Study 17 Planning Phase I fruquintinib monotherapy in advanced solid tumors (U.S.) Our U.S. FDA IND application for fruquintinib was cleared in late 2016. A Phase I study in Caucasian cancer patients is now set to begin in the United States in 2017.

Study 18 Completed (now progressing to Phase III) Phase Ib study of fruquintinib in combination with Taxol in gastric cancer (second-line) (China) In early 2017, at the ASCO Gastrointestinal Cancers Symposium, we presented results of an open label, multi-center Phase Ib dose finding/expansion study of fruquintinib in combination with Taxol in second-line gastric cancer. A total of 32 patients were enrolled in the study and 28 of 32 patients were efficacy evaluable with an ORR of 36% and a DCR of 68%. At fruquintinib recommended Phase II dose ( RP2D ), 16 week PFS was 50% and 7 month OS was 50%. Tolerability of the RP2D combination was as expected with common treatment related Grade 3 AEs being neutropenia (41%), leukopenia (28%), decreased hemoglobin (6%), and hand-foot syndrome (6%). Based on Phase Ib data, we plan to move directly into a Phase III registration trial in China in 2017.

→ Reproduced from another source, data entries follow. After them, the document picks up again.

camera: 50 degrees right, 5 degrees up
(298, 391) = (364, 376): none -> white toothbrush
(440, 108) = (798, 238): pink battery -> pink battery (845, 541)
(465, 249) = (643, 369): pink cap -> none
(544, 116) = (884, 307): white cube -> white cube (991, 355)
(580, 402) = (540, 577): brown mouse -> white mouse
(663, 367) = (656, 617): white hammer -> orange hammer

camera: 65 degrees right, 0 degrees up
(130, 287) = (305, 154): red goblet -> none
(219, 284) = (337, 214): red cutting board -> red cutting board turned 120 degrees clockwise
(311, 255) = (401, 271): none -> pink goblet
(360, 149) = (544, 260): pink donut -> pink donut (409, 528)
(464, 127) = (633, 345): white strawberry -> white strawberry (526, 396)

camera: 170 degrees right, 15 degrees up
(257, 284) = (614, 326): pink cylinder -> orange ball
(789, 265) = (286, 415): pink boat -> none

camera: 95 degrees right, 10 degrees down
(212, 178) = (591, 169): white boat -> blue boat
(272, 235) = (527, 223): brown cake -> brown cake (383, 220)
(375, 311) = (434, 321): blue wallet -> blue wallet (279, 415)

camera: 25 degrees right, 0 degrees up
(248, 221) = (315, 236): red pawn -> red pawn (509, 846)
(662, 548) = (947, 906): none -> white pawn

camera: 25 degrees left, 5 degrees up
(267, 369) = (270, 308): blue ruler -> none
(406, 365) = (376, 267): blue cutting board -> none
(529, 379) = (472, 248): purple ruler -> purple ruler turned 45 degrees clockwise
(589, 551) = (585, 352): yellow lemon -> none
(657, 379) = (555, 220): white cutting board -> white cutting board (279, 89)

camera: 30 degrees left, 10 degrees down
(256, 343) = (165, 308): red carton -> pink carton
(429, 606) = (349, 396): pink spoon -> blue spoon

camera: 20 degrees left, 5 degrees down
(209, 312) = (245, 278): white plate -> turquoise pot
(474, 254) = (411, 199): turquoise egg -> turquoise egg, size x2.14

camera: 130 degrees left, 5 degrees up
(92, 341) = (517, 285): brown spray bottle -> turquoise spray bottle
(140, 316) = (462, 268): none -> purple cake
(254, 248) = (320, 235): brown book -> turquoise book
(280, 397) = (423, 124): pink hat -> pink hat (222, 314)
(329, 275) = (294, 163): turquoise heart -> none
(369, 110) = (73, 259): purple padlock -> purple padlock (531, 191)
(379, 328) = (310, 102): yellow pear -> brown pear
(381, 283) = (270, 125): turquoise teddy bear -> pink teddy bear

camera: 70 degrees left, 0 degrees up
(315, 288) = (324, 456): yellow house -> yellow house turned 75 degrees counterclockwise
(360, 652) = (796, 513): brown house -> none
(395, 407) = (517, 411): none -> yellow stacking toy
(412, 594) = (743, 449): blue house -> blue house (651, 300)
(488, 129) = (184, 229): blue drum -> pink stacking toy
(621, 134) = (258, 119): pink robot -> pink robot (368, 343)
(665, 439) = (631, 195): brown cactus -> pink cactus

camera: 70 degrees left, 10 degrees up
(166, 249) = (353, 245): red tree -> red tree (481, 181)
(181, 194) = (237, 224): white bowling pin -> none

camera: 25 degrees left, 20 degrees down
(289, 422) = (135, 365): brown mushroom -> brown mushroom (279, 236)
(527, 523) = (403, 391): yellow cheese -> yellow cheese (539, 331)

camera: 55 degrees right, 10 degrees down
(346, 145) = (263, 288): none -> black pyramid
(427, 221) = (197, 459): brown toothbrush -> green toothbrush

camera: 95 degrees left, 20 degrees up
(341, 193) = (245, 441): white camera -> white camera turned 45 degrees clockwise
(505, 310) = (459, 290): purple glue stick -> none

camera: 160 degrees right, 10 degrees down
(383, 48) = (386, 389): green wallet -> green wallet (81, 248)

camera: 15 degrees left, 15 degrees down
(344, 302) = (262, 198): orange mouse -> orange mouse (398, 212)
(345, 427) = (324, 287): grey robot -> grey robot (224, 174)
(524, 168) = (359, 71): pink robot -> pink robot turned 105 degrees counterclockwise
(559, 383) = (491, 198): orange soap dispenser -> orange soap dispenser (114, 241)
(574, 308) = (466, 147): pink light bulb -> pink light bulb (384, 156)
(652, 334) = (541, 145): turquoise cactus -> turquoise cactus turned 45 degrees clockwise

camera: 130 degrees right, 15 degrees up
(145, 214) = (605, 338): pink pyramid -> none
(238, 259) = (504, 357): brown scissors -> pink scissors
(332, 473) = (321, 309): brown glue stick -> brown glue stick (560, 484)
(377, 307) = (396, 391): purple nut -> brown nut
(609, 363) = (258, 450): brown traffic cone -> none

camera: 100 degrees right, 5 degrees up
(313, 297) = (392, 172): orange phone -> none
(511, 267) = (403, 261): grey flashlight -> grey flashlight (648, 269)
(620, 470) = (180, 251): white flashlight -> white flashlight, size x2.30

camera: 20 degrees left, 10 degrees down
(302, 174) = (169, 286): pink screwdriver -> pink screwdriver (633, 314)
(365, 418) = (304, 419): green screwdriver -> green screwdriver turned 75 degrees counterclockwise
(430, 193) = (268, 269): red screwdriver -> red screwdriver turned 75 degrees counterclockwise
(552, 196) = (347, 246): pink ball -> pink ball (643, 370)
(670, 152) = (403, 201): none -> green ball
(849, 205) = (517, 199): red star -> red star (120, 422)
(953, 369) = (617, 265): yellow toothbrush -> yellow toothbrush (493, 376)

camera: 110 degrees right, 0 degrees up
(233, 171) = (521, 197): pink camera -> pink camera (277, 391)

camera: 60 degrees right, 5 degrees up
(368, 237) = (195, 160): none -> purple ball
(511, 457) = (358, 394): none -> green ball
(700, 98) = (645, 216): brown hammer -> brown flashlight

Sulfatinib (HMPL-012): Sulfatinib is an oral drug candidate with a unique angio-immuno kinase profile which provides both anti-angiogenesis effect and, we believe, activates and effectively enhances the body's immune system, specifically T-cells. Importantly, in 2016 we presented pre-clinical data for the first time that show sulfatinib, in addition to inhibiting VEGFR and FGFR1, is a potent inhibitor of CSF-1R, a signaling pathway involved in blocking the activation of tumor-associated macrophages, which cloak cancer cells from attack from T-cells. Our Phase I clinical data in 21 NET patients reported strong efficacy in terms of ORR (>30%) and PFS (>18 months) across a broad spectrum of NET sub-types. These Phase I data compared favorably to the less than 10% ORR and 11.4 month median PFS for Sutent and Afinitor , the two approved single agent therapies for pancreatic NET. Sulfatinib is the first oncology candidate that we have taken through proof-of-concept in China and subsequently started clinical development in the United States. We are currently conducting six clinical studies and retain all rights to sulfatinib worldwide.